(Saved entries)
════════════════
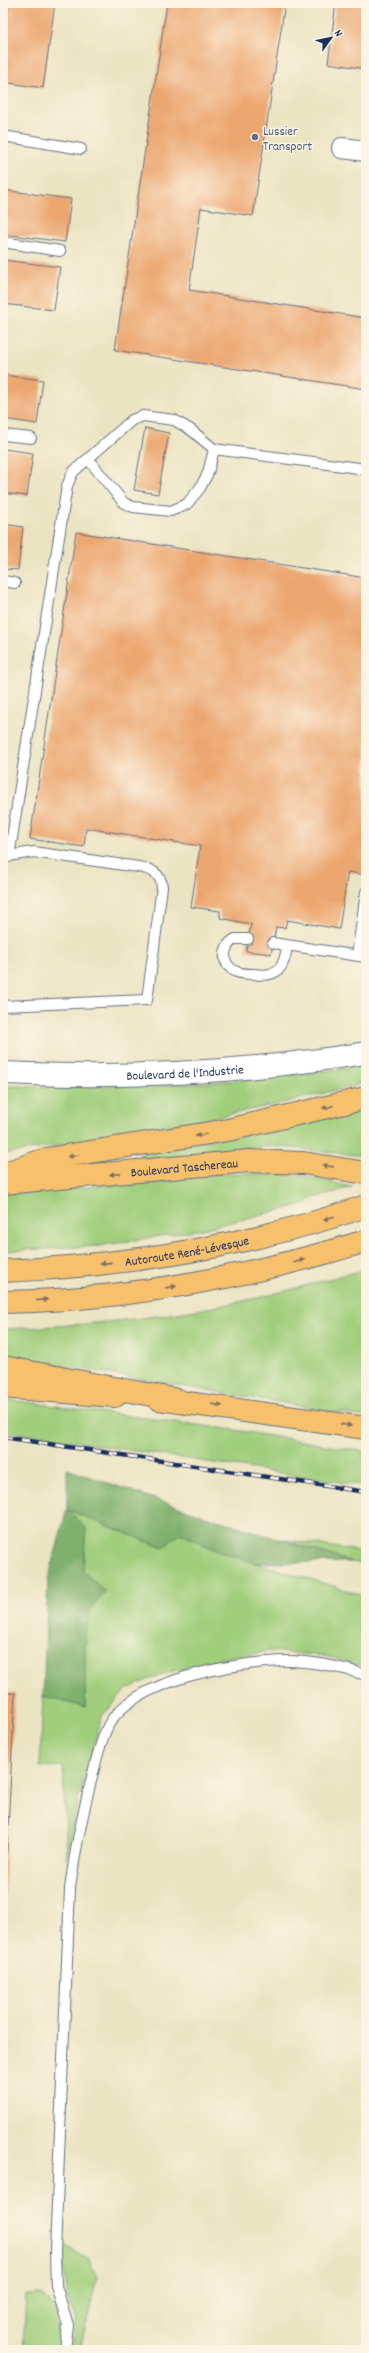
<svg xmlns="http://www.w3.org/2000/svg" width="369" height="2353" font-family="Dekko,sans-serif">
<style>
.green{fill:#a0ce7c;stroke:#5e7e6d}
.forest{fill:#80b16c;stroke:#4e7065}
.building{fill:#eca771}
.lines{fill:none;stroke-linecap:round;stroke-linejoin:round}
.service-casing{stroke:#646e81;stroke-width:12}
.minor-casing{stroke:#646e81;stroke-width:22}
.tertiary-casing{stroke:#646e81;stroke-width:24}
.primary-casing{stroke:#646e81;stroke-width:24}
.motorway-casing{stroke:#646e81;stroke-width:24}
.service{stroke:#fff;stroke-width:10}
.minor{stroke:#fff;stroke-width:20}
.tertiary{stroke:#fff;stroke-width:22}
.primary{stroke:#f7c06c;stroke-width:22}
.motorway{stroke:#f7c06c;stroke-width:22}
.rail-casing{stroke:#1b2f5e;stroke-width:4.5}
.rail{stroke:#fcf5e5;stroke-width:3;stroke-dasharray:9;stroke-linecap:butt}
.oneway{fill:#7e7064}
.service-dot{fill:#5c6f8a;stroke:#fcf5e5;stroke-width:1.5}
.labels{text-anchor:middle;stroke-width:3;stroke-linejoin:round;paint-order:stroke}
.service-label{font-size:13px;fill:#4e5e75;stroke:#fcf5e5;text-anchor:start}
.street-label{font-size:13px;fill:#1b2f5e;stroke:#fcf5e5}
</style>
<rect width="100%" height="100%" fill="#fcf5e5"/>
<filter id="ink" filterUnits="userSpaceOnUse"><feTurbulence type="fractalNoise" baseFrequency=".025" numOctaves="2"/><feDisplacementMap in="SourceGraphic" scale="8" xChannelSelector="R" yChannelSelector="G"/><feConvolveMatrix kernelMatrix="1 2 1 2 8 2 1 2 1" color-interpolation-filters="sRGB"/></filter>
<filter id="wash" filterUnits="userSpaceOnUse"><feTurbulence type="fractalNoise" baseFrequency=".012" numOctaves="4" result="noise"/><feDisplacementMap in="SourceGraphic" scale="16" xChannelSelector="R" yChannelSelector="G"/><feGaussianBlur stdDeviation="0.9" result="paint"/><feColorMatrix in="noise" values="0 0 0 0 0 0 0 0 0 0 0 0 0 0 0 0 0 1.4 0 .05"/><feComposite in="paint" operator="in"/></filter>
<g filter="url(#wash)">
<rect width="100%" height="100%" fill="#ebe4c2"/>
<path class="green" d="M366,1065V1083C246,1113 125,1137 3,1154V1086C124,1089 246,1084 366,1065Z
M366,1108V1156L269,1146L140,1160V1154Z
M244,1173L303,1176L352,1187L308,1200V1203L203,1229L98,1246L3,1251V1194L154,1181L212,1174Z
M366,1269V1417L3,1356V1329C90,1325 176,1317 261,1297C296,1289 331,1278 366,1269Z
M3,1399L242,1431L366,1452V1486L3,1431Z
M67,1509L163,1548L180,1533L220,1552L366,1596V1667L325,1656L270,1651L222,1658L159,1675L127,1689L102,1716L78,1800L67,1859L63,1766L40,1767L43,1696L85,1707V1633L92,1606L104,1592L83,1571L86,1528Z
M280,1539L366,1552V1564L351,1562Z
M62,2245L88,2258L97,2277L80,2350H71L76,2317L66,2295Z
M42,2294C64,2312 62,2324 60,2350H23L26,2295Z"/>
<path class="forest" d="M67,1469L208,1517L351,1562L255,1563L220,1552L180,1533L163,1548L68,1510L86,1528L83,1571L105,1592L92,1606L85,1633V1707L43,1696L48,1580L67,1509Z"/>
<g id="blocks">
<path class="building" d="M9,3H55L43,88L3,82V43Z
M167,3H285L253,216L201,208L189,290L366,318V389L115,350Z
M336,3H366V69L328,63Z
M3,190L71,199L65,242L3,234Z
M3,260L60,267L54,310L3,304Z
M3,375L43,380L37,424L3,419Z
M145,428L169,433L158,494L134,490Z
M3,449L33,453L27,496L3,493Z
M3,524L23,527L18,570L3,569Z
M76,532L366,578V875L348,872L339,929L287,920L285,928L276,927L271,954L246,951L251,924L220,918V911L191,907L200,846L86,828L84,847L30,839Z
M3,1693H15L4,1905H3Z"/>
</g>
</g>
<g filter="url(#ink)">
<use href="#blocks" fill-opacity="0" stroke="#646e81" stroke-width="1"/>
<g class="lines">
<defs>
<path id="service" d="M3,136L81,149
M3,242L60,251
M3,435L31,438
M88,459L124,503L133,507L171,511L187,504L200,488L208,473L214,449
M3,581L15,583
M9,857L67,486L73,472L132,420L143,416L174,420L191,430L214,449L366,469
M248,939H235C223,946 220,963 235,971C240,974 248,974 254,974C277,978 285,968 287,945
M273,943L366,957
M357,956L366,892
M3,1006L147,1000L162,887C161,873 151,869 138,867L33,852L3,857
M65,2350L68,2325L56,2286L55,2252L70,1889C75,1849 83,1812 93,1773C97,1757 101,1739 109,1724C135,1679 237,1662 286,1661C311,1661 342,1667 366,1675"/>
<path id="minor" d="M342,148L366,151"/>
<g id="tertiary">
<path id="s1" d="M3,1073C123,1079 247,1072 366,1053"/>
</g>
<g id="primary">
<path id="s2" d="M3,1183L249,1161L303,1163L366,1173"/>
<path d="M3,1387L115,1396"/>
<path d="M159,1399L366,1428"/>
</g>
<g id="motorway">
<path d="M3,1174L46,1159L228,1130L366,1098"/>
<path id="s3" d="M3,1271C126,1266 249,1246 366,1206"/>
<path d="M3,1302C126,1300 249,1277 366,1241"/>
<path d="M3,1367L178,1400"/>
</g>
</defs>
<use href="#service" class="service-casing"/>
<use href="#minor" class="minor-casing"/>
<use href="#tertiary" class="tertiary-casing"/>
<use href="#primary" class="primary-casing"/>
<use href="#motorway" class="motorway-casing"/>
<use href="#service" class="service"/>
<use href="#minor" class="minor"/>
<use href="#tertiary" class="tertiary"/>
<use href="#primary" class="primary"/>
<use href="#motorway" class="motorway"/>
<defs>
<path id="rail" d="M3,1437L366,1492"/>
</defs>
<use href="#rail" class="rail-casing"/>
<use href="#rail" class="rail"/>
</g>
<defs><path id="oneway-solid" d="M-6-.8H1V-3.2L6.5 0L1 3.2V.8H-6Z"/></defs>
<g class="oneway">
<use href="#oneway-solid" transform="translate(328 1107) rotate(166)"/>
<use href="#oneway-solid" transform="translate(201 1135) rotate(170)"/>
<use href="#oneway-solid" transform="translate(73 1156) rotate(173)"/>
<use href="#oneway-solid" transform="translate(328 1166) rotate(-172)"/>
<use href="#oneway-solid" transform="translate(115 1174) rotate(175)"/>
<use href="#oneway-solid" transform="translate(329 1218) rotate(162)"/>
<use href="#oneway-solid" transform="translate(299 1261) rotate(-16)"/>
<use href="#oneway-solid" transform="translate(106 1263) rotate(174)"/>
<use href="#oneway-solid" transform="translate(171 1287) rotate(-8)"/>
<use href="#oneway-solid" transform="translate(42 1300) rotate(-5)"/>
<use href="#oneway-solid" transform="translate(217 1405) rotate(8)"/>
<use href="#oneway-solid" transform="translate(346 1425) rotate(9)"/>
</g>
</g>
<circle class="service-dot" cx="255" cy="137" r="4"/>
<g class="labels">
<g class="service-label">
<text x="263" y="135">Lussier<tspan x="263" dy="15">Transport</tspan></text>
</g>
<g class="street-label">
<text dy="5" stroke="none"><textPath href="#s1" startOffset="182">Boulevard de l'Industrie</textPath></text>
<text dy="5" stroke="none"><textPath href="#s2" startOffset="182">Boulevard Taschereau</textPath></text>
<text dy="5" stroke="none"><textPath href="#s3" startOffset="185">Autoroute René-Lévesque</textPath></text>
</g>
</g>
<rect width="369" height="2353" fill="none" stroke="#fcf5e5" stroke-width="16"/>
<g transform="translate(331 38) rotate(57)" stroke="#fcf5e5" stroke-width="3" paint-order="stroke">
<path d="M0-3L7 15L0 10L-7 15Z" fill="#1b2f5e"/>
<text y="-6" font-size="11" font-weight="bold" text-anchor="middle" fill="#1b2f5e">N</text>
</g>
</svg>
════════════════
- Problem to work on -
Each line of the records that contains the string "lines" must be copied.

- Solution to this exercise -
.lines{fill:none;stroke-linecap:round;stroke-linejoin:round}
<g class="lines">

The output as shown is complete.